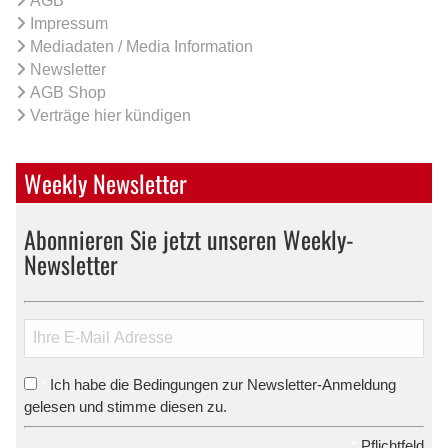
AGB
Impressum
Mediadaten / Media Information
Newsletter
AGB Shop
Verträge hier kündigen
Weekly Newsletter
Abonnieren Sie jetzt unseren Weekly-
Newsletter
Ich habe die Bedingungen zur Newsletter-Anmeldung
*
gelesen und stimme diesen zu.
*
Pflichtfeld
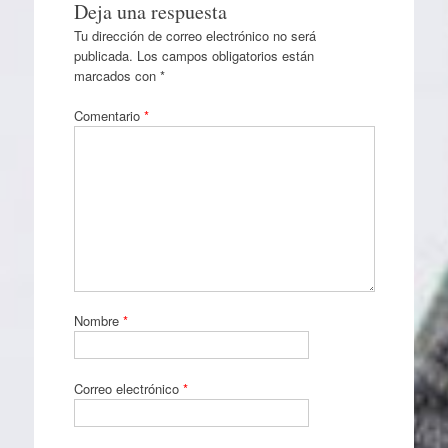
Deja una respuesta
Tu dirección de correo electrónico no será
publicada.
Los campos obligatorios están
marcados con
*
Comentario
*
Nombre
*
Correo electrónico
*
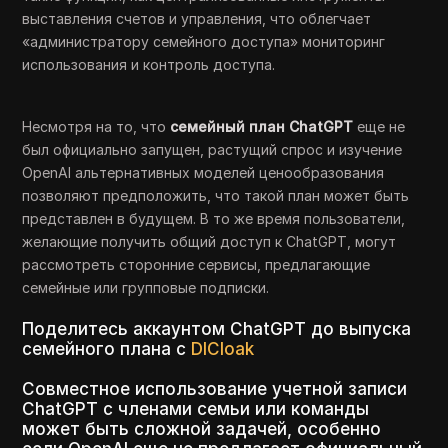
выставления счетов и управления, что облегчает
«администратору семейного доступа» мониторинг
использования и контроль доступа.
Несмотря на то, что
семейный план ChatGPT
еще не
был официально запущен, растущий спрос и изучение
OpenAI альтернативных моделей ценообразования
позволяют предположить, что такой план может быть
представлен в будущем. В то же время пользователи,
желающие получить общий доступ к ChatGPT, могут
рассмотреть сторонние сервисы, предлагающие
семейные или групповые подписки.
Поделитесь аккаунтом ChatGPT до выпуска
семейного плана с
DICloak
Совместное использование учетной записи
ChatGPT с членами семьи или команды
может быть сложной задачей, особенно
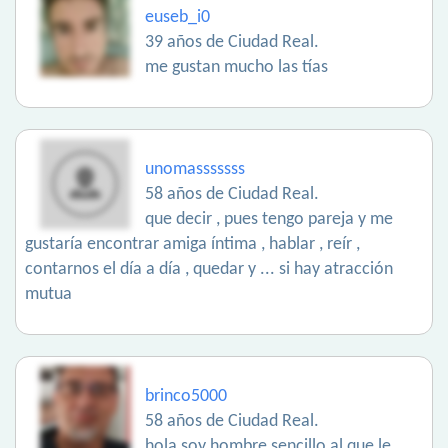
euseb_i0
39 años de Ciudad Real.
me gustan mucho las tías
unomasssssss
58 años de Ciudad Real.
que decir , pues tengo pareja y me
gustaría encontrar amiga íntima , hablar , reír ,
contarnos el día a día , quedar y ... si hay atracción
mutua
brinco5000
58 años de Ciudad Real.
hola soy hombre sencillo al que le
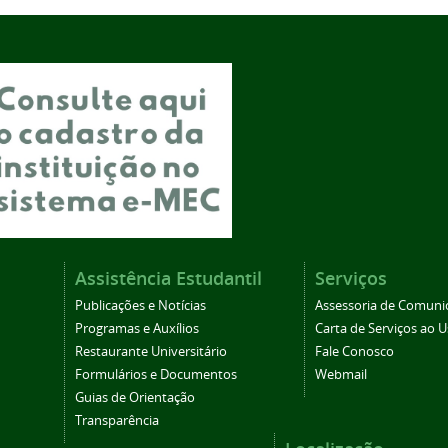
Assistência Estudantil
Serviços
Publicações e Notícias
Assessoria de Comuni
Programas e Auxílios
Carta de Serviços ao U
Restaurante Universitário
Fale Conosco
Formulários e Documentos
Webmail
Guias de Orientação
Transparência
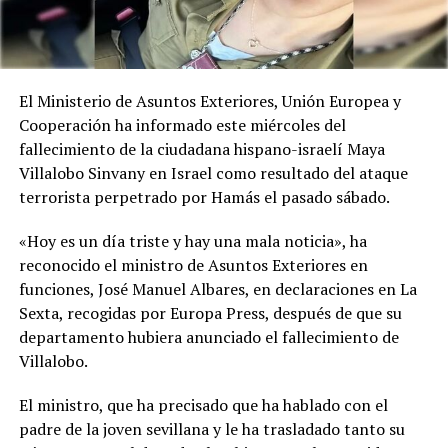
El Ministerio de Asuntos Exteriores, Unión Europea y
Cooperación ha informado este miércoles del
fallecimiento de la ciudadana hispano-israelí Maya
Villalobo Sinvany en Israel como resultado del ataque
terrorista perpetrado por Hamás el pasado sábado.
«Hoy es un día triste y hay una mala noticia», ha
reconocido el ministro de Asuntos Exteriores en
funciones, José Manuel Albares, en declaraciones en La
Sexta, recogidas por Europa Press, después de que su
departamento hubiera anunciado el fallecimiento de
Villalobo.
El ministro, que ha precisado que ha hablado con el
padre de la joven sevillana y le ha trasladado tanto su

## EXERCISE
Search the data for "Exteriores" and list every line in which it occurs.

## EXERCISE SOLUTION
El Ministerio de Asuntos Exteriores, Unión Europea y
reconocido el ministro de Asuntos Exteriores en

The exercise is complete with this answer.